Delving deeper into its financials, the stock exhibits a robust 8% 3-year dividend per share compound annual growth rate (CAGR), placing it in the top 40% of all dividend stocks. Additionally, its low beta of 0.67 indicates a minimal correlation with the broader equity markets, offering a diversification advantage to investors’ portfolios. This aspect is particularly noteworthy for those seeking stability amidst market fluctuations.


The upcoming dividend payout further bolsters the stock’s appeal. Investors can anticipate an estimated $0.805 per share distribution on or around February 7th, a testament to the company’s strong financial health and commitment to shareholder returns.
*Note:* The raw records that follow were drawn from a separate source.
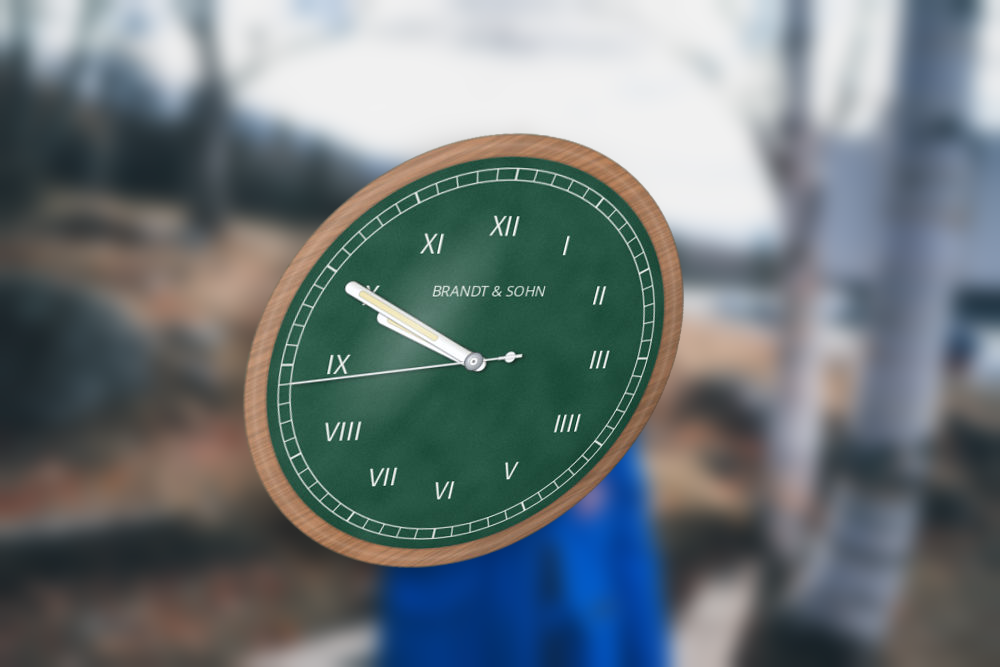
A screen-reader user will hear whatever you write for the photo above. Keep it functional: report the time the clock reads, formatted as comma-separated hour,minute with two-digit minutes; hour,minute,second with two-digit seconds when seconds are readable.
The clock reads 9,49,44
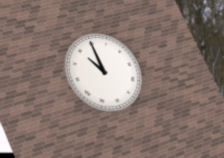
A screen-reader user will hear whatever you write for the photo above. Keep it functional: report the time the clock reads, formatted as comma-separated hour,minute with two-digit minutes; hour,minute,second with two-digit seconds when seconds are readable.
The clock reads 11,00
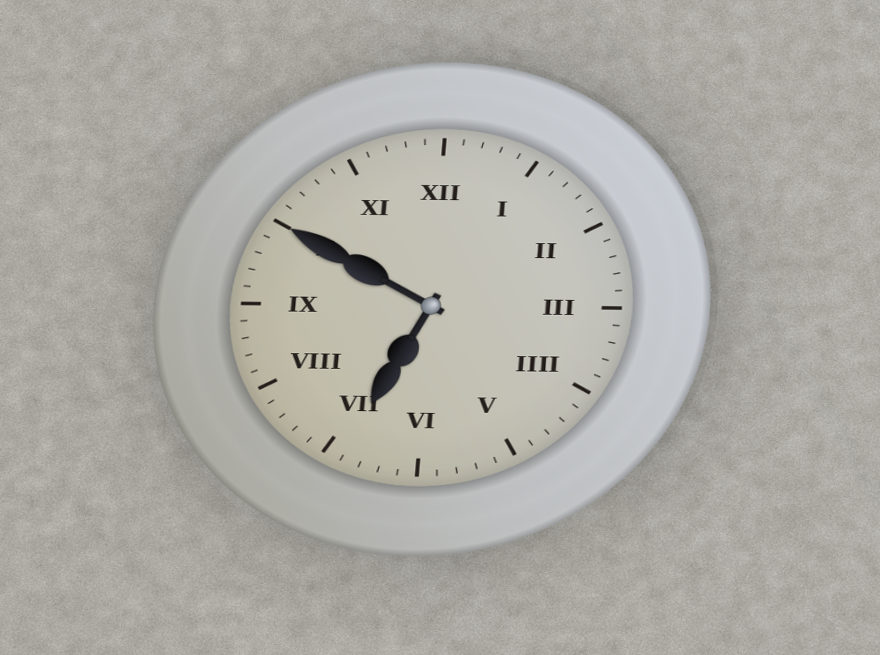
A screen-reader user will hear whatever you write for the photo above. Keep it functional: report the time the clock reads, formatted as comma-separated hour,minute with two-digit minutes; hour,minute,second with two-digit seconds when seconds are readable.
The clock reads 6,50
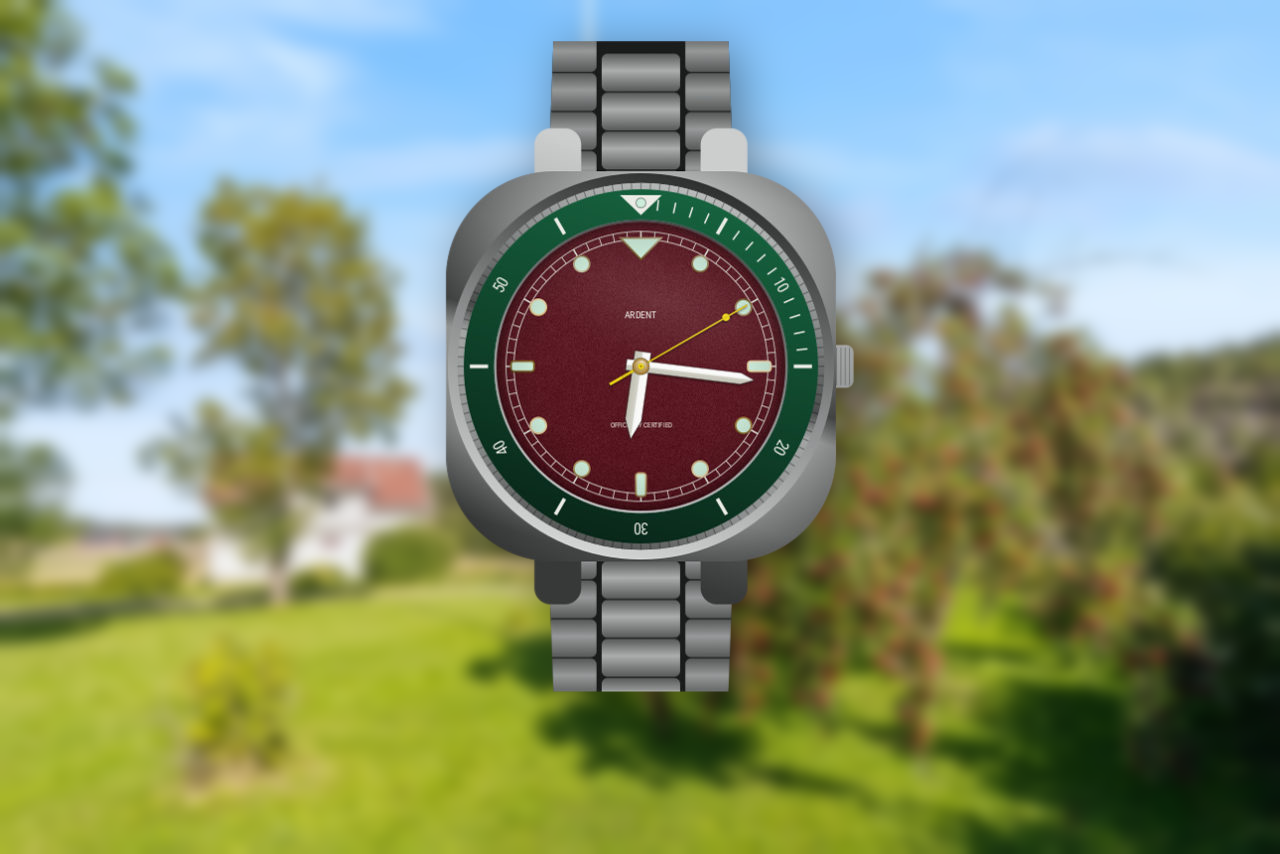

This addition to the model portfolio is not just a mere inclusion. It’s a strategic choice, optimized for return potential through dividend growth, dividend safety, and to a lesser extent, return risk and yield attractiveness. While arriving at our recommendation, we’ve also factored in the growth drivers and financial results discussed by the company management during their Q4 2023 earnings call held on November 9, 2023.

The in-depth analysis following this introduction will further explore the nuances of this investment, shedding light on why it’s a noteworthy contender in the dividend growth investing space.